**ABOUT THIS EXERCISE:** Leave out the pictures and output the data verbatim.

═════ RECORDED INFORMATION

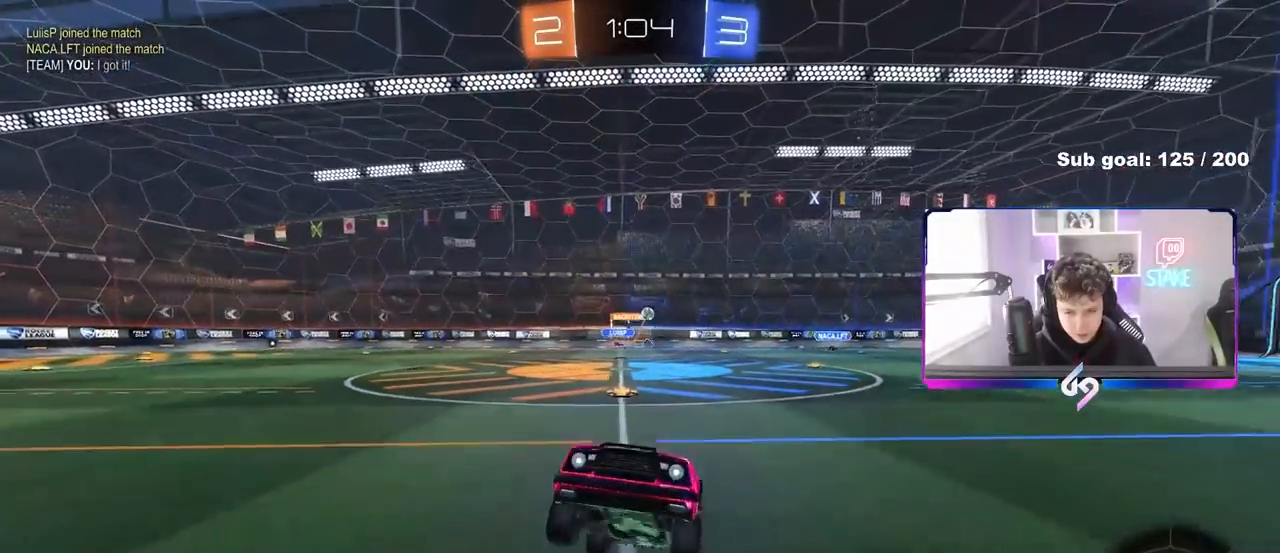
{"keys": ["d", "w"], "mouse": ["left"], "mouse_move": "still", "events": [[117, "w", "down"], [150, "a", "down"], [150, "mouse_left", "down"], [350, "a", "up"], [483, "d", "down"]]}
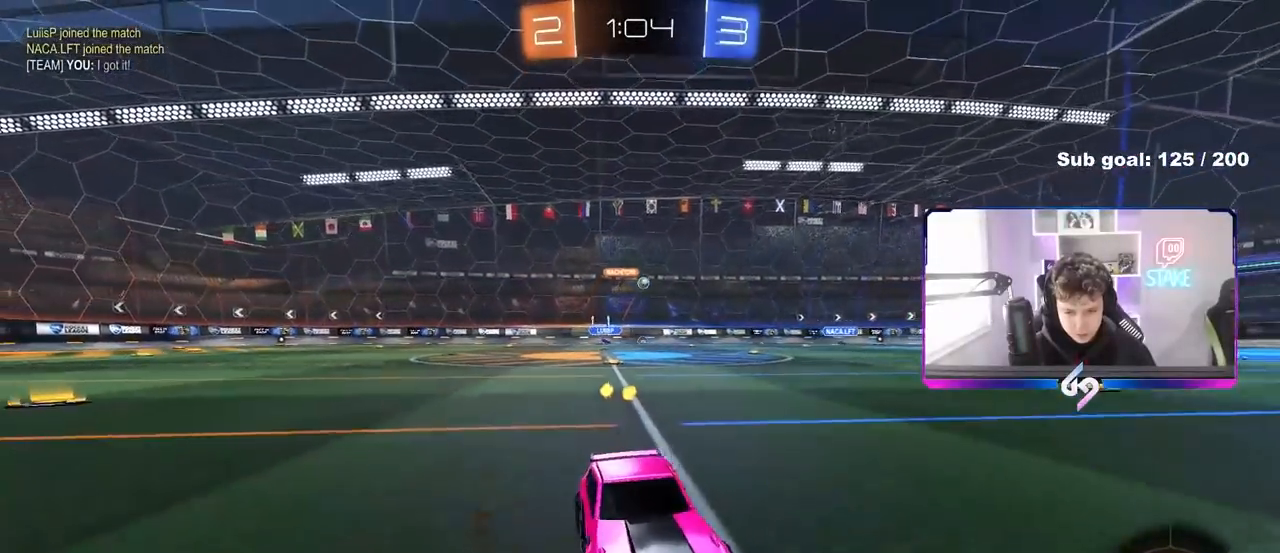
{"keys": ["a", "w"], "mouse": [], "mouse_move": "still", "events": [[133, "d", "up"], [167, "mouse_left", "up"], [267, "a", "down"], [267, "shift", "down"], [450, "shift", "up"]]}
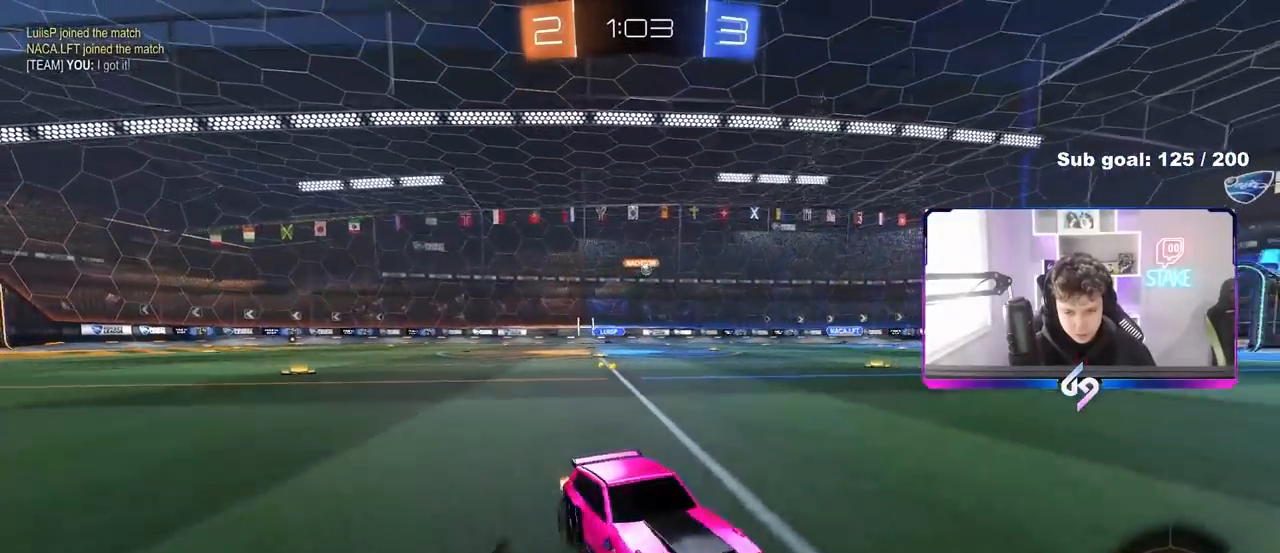
{"keys": ["a", "w"], "mouse": [], "mouse_move": "still", "events": [[283, "shift", "down"], [333, "shift", "up"]]}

══════════

**REPLY TO THE TASK:**
{"keys": ["d", "w"], "mouse": ["left"], "mouse_move": "still", "events": [[117, "w", "down"], [150, "a", "down"], [150, "mouse_left", "down"], [350, "a", "up"], [483, "d", "down"]]}
{"keys": ["a", "w"], "mouse": [], "mouse_move": "still", "events": [[133, "d", "up"], [167, "mouse_left", "up"], [267, "a", "down"], [267, "shift", "down"], [450, "shift", "up"]]}
{"keys": ["a", "w"], "mouse": [], "mouse_move": "still", "events": [[283, "shift", "down"], [333, "shift", "up"]]}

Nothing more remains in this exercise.